Thunder Bay

Talks slated toward building new hospital in Kenora, Ont.

The Liberal Member of Parliament for the riding encompassing Kenora, Ont. says Ottawa should help with the costs of building a new hospital in the community.

Kenora MP Bob Nault says Ottawa should help with 'fiduciary obligations' to area First Nations

The MP for the Kenora riding says Ottawa should help with 'fiduciary obligations,' related to a proposed health care facility to serve Indigenous and non-Indigenous patients. (Martine Laberge/CBC)

The Liberal Member of Parliament for the riding encompassing Kenora, Ont. says Ottawa should help with the costs of building a new hospital in the community.

The province is responsible for health care off-reserve, but Bob Nault said any new health care facility in Kenora should be a federal-provincial partnership, to better serve both Indigenous and non-Indigenous people in the area.

"The pitch to the minister of health federally is simply that 70 per cent of all the clientele who use our facilities are First Nations people," he said.
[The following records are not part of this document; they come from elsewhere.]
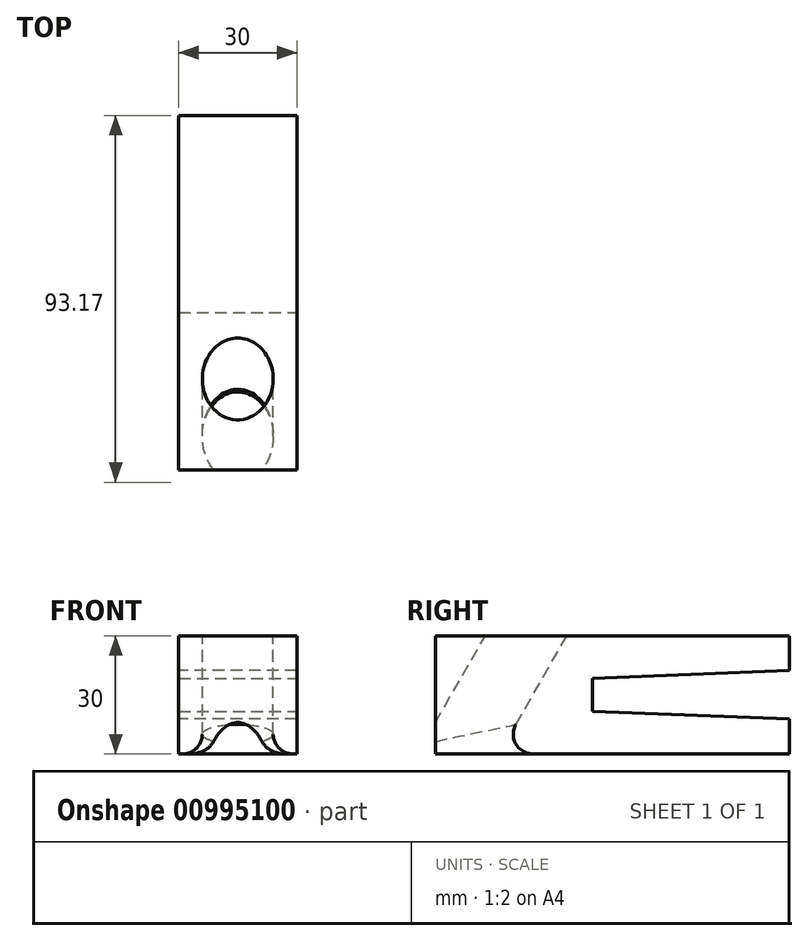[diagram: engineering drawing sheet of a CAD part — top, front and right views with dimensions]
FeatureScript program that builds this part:
annotation { "Feature Type Name" : "Feature", "Feature Type Description" : "" }
export const myFeature = defineFeature(function(context is Context, id is Id, definition is map)
    precondition{}
    {
        {
            var Q0;
            Q0=qCreatedBy(makeId("Front.planeOp"),FACE);
            var sketch = newSketch(context, id + "F0", { "sketchPlane" : qUnion([Q0])});
            skLineSegment(sketch, "E0.bottom", {"start": v(0, 0) * mm, "end": v(30, 0) * mm});
            skLineSegment(sketch, "E0.top", {"start": v(0, 30) * mm, "end": v(30, 30) * mm});
            skLineSegment(sketch, "E0.left", {"start": v(0, 0) * mm, "end": v(0, 30) * mm});
            skLineSegment(sketch, "E0.right", {"start": v(30, 0) * mm, "end": v(30, 30) * mm});
            skSolve(sketch);
        }
        {
            var Q0;
            Q0=qSketchRegion(id+"F0",true);
            extrude(context, id + "F1", {"entities" : qUnion([Q0]), "depth" : 40 * mm, "offsetDistance" : 25 * mm});
        }
        {
            var Q0;
            Q0=makeQuery(id+"F1.opExtrude","CAP_FACE",FACE,{"disambiguationData":[OSD([sQuery(id+"F0.wireOp",EDGE,"E0.bottom"),sQuery(id+"F0.wireOp",EDGE,"E0.top"),sQuery(id+"F0.wireOp",EDGE,"E0.left"),sQuery(id+"F0.wireOp",EDGE,"E0.right")])],"isStart":true});
            var sketch = newSketch(context, id + "F2", { "sketchPlane" : qUnion([Q0])});
            skLineSegment(sketch, "E1.bottom", {"start": v(0, 0) * mm, "end": v(-30, 0) * mm});
            skLineSegment(sketch, "E1.top", {"start": v(0, 10.85) * mm, "end": v(-30, 10.85) * mm});
            skLineSegment(sketch, "E1.left", {"start": v(0, 0) * mm, "end": v(0, 10.85) * mm});
            skLineSegment(sketch, "E1.right", {"start": v(-30, 0) * mm, "end": v(-30, 10.85) * mm});
            skLineSegment(sketch, "E2.bottom", {"start": v(0, 30) * mm, "end": v(-30, 30) * mm});
            skLineSegment(sketch, "E2.top", {"start": v(0, 19.15) * mm, "end": v(-30, 19.15) * mm});
            skLineSegment(sketch, "E2.left", {"start": v(0, 30) * mm, "end": v(0, 19.15) * mm});
            skLineSegment(sketch, "E2.right", {"start": v(-30, 30) * mm, "end": v(-30, 19.15) * mm});
            skLineSegment(sketch, "E3", {"start": v(0, 10.85) * mm, "end": v(0, 19.15) * mm});
            skSolve(sketch);
        }
        {
            var Q0;
            Q0=qSketchRegion(id+"F2",true);
            extrude(context, id + "F3", {"entities" : qUnion([Q0]), "operationType" : NewBodyOperationType.ADD, "depth" : 50 * mm, "offsetDistance" : 25 * mm});
        }
        {
            var Q0;
            Q0=makeQuery(id+"F3.boolean.opBoolean","MERGE",FACE,{"derivedFrom":[makeQuery(id+"F1.opExtrude","SWEPT_FACE",FACE,{"disambiguationData":[OSD([sQuery(id+"F0.wireOp",EDGE,"E0.left")])]}),makeQuery(id+"F3.opExtrude","SWEPT_FACE",FACE,{"disambiguationData":[OSD([sQuery(id+"F2.wireOp",EDGE,"E1.left")])]}),makeQuery(id+"F3.opExtrude","SWEPT_FACE",FACE,{"disambiguationData":[OSD([sQuery(id+"F2.wireOp",EDGE,"E2.left")])]})]});
            var sketch = newSketch(context, id + "F4", { "sketchPlane" : qUnion([Q0])});
            skLineSegment(sketch, "E4", {"start": v(0, 19.15) * mm, "end": v(-50, 21.15) * mm});
            skLineSegment(sketch, "E5", {"start": v(-50, 21.15) * mm, "end": v(-50, 19.15) * mm});
            skLineSegment(sketch, "E6", {"start": v(-50, 19.15) * mm, "end": v(0, 19.15) * mm});
            skLineSegment(sketch, "E7", {"start": v(0, 10.85) * mm, "end": v(-50, 8.85) * mm});
            skLineSegment(sketch, "E8", {"start": v(-50, 8.85) * mm, "end": v(-50, 10.85) * mm});
            skLineSegment(sketch, "E9", {"start": v(-50, 10.85) * mm, "end": v(0, 10.85) * mm});
            skSolve(sketch);
        }
        {
            var Q0;
            Q0=qSketchRegion(id+"F4",true);
            extrude(context, id + "F5", {"entities" : qUnion([Q0]), "operationType" : NewBodyOperationType.REMOVE, "endBound" : BoundingType.UP_TO_NEXT, "oppositeDirection" : true, "depth" : 25 * mm, "offsetDistance" : 25 * mm});
        }
        {
            var Q0;
            Q0=makeQuery(id+"F1.opExtrude","CAP_EDGE",EDGE,{"disambiguationData":[OSD([sQuery(id+"F0.wireOp",EDGE,"E0.bottom")])],"isStart":false});
            cPlane(context, id + "F6", {"entities" : qUnion([Q0]), "cplaneType" : CPlaneType.LINE_ANGLE, "offset" : 25 * mm, "angle" : 60 * degree, "width" : 150 * mm, "height" : 150 * mm});
        }
        {
            var Q0;
            Q0=qCreatedBy(id+"F6.planeOp",FACE);
            cPlane(context, id + "F7", {"entities" : qUnion([Q0]), "cplaneType" : CPlaneType.OFFSET, "offset" : 30.9 * mm, "width" : 150 * mm, "height" : 150 * mm});
        }
        {
            var Q0;
            Q0=qCreatedBy(id+"F7.planeOp",FACE);
            var sketch = newSketch(context, id + "F8", { "sketchPlane" : qUnion([Q0])});
            skCircle(sketch, "E10", {"center": v(15, -29.64) * mm, "radius": 9 * mm});
            skSolve(sketch);
        }
        {
            var Q0;
            Q0=qSketchRegion(id+"F8",true);
            extrude(context, id + "F9", {"entities" : qUnion([Q0]), "operationType" : NewBodyOperationType.REMOVE, "endBound" : BoundingType.THROUGH_ALL, "oppositeDirection" : true, "depth" : 25 * mm, "offsetDistance" : 25 * mm, "hasSecondDirection" : true, "secondDirectionOppositeDirection" : false, "secondDirectionDepth" : 25 * mm});
        }
        {
            var Q0;
            Q0=makeQuery(id+"F9.boolean.opBoolean","INTERSECT",EDGE,{"derivedFrom":[makeQuery(id+"F3.boolean.opBoolean","MERGE",FACE,{"derivedFrom":[makeQuery(id+"F1.opExtrude","SWEPT_FACE",FACE,{"disambiguationData":[OSD([sQuery(id+"F0.wireOp",EDGE,"E0.bottom")])]}),makeQuery(id+"F3.opExtrude","SWEPT_FACE",FACE,{"disambiguationData":[OSD([sQuery(id+"F2.wireOp",EDGE,"E1.bottom")])]})]}),makeQuery(id+"F9.opExtrude","SWEPT_FACE",FACE,{"disambiguationData":[OSD([sQuery(id+"F8.wireOp",EDGE,"E10")])]})]});
            fillet(context, id + "F10", {"entities" : qUnion([Q0]), "radius" : 5 * mm, "tangentPropagation" : true, "allowEdgeOverflow" : false});
        }
    });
"We have a jurisdictional obligation to have quality health care for First Nations."

Provincial health officials are slated to meet in Kenora early in 2017 to discuss a new hospital for the city, Nault said, adding that getting the project added to a government plan for upcoming capital work is crucial.

"That'll assure residents here that we're moving beyond, what I consider to be, a second-grade health care system to getting caught up with the rest of urban Canada."
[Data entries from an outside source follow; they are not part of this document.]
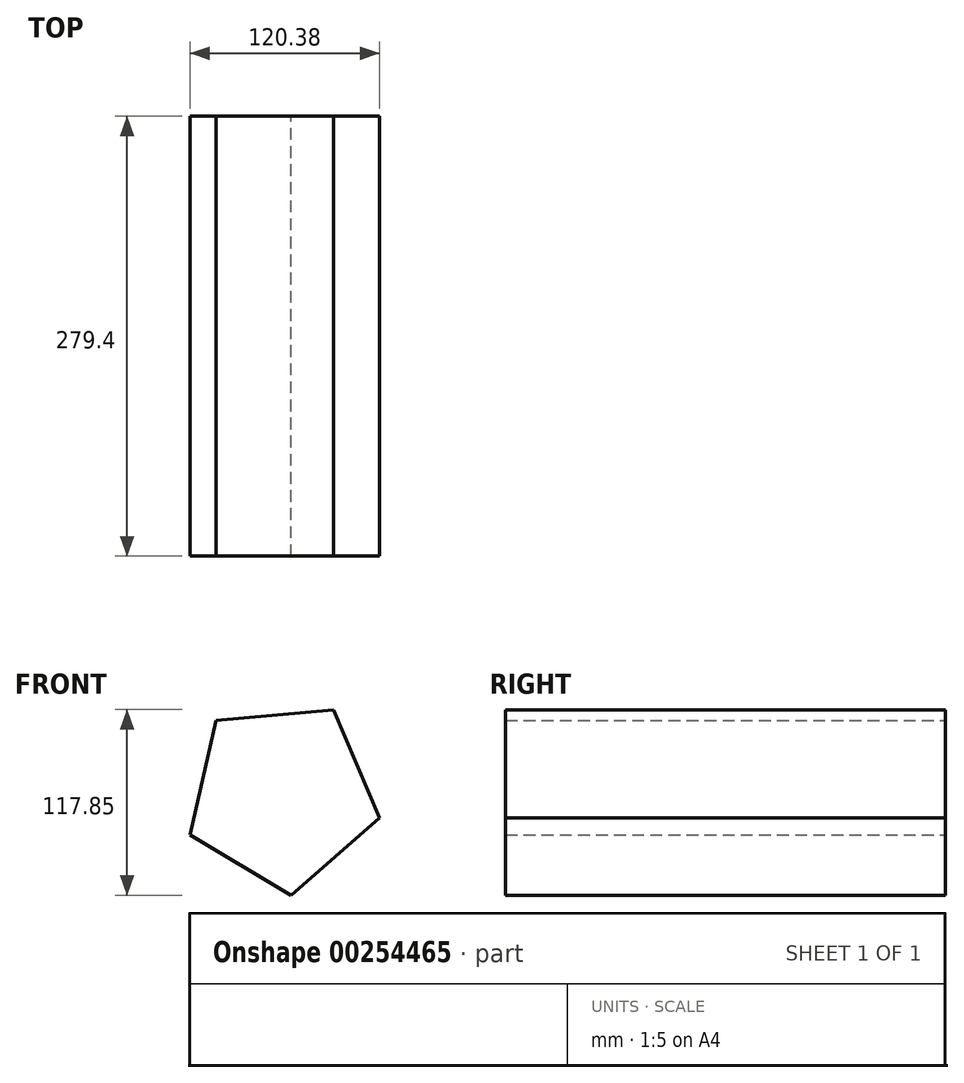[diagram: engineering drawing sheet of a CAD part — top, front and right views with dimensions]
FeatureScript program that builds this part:
annotation { "Feature Type Name" : "Feature", "Feature Type Description" : "" }
export const myFeature = defineFeature(function(context is Context, id is Id, definition is map)
    precondition{}
    {
        {
            var Q0;
            Q0=qCreatedBy(makeId("Front.planeOp"),FACE);
            var sketch = newSketch(context, id + "F0", { "sketchPlane" : qUnion([Q0])});
            skCircle(sketch, "E0.cCircle", {"center": v(-52.43, 53.19) * mm, "radius": 51.41 * mm, "construction": true});
            skLineSegment(sketch, "E0.0", {"start": v(9.53, 39.06) * mm, "end": v(-46.72, -10.1) * mm});
            skLineSegment(sketch, "E0.1", {"start": v(-46.72, -10.1) * mm, "end": v(-110.85, 28.2) * mm});
            skLineSegment(sketch, "E0.2", {"start": v(-110.85, 28.2) * mm, "end": v(-94.25, 101.04) * mm});
            skLineSegment(sketch, "E0.3", {"start": v(-94.25, 101.04) * mm, "end": v(-19.84, 107.75) * mm});
            skLineSegment(sketch, "E0.4", {"start": v(-19.84, 107.75) * mm, "end": v(9.53, 39.06) * mm});
            skPoint(sketch, "E0.0.midPoint", {"position": v(-18.6, 14.48) * mm});
            skSolve(sketch);
        }
        {
            var Q0;
            Q0=makeQuery(id+"F0.imprint","IMPRINT",FACE,{"disambiguationData":[TD([[makeQuery(id+"F0.imprint","IMPRINT",EDGE,{"derivedFrom":sQuery(id+"F0.wireOp",EDGE,"E0.0")}),-1.0]])]});
            extrude(context, id + "F1", {"entities" : qUnion([Q0]), "depth" : 279.4 * mm});
        }
    });
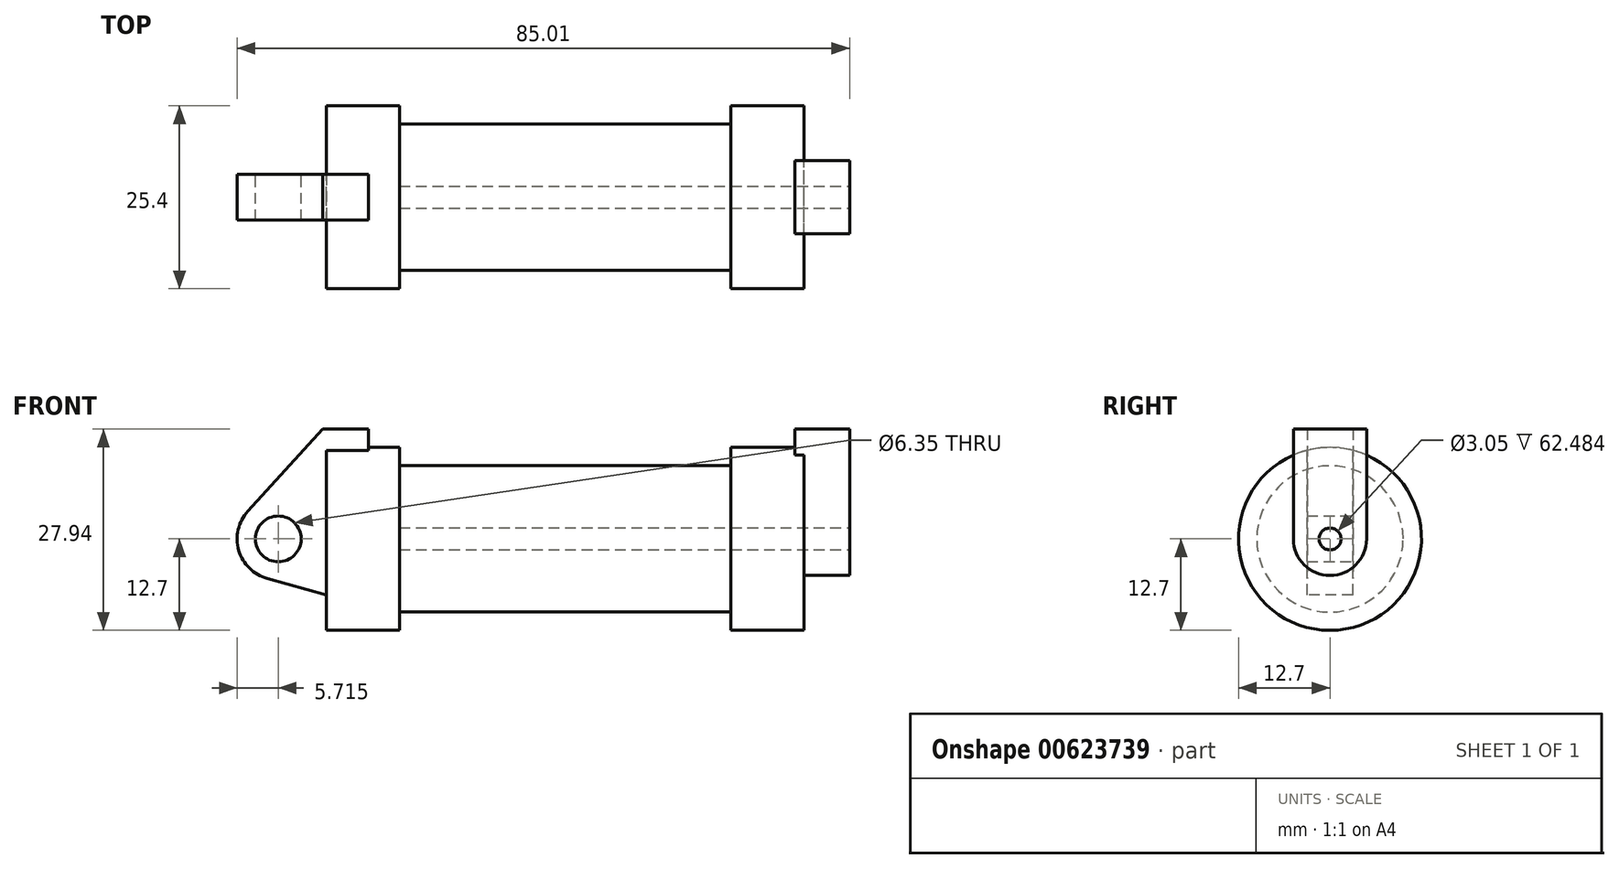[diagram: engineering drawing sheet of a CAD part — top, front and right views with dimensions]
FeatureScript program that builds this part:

Nault added that getting the proposed hospital onto the federal and provincial lists of necessary projects should have a new facility opening in Kenora in the next five to 10 years.

He said he's already spoken to the federal health minister about the need for Ottawa to help pay for a new hospital in Kenora.

"[First Nations] don't have health care in Treaty 3 on-reserve, generally," he said.

"They're expected to come to [urban] facilities ... so the reality of it is is that the federal government should participate in working with the provincial government on the financial resources necessary to meet the fiduciary obligations to First Nations in our region."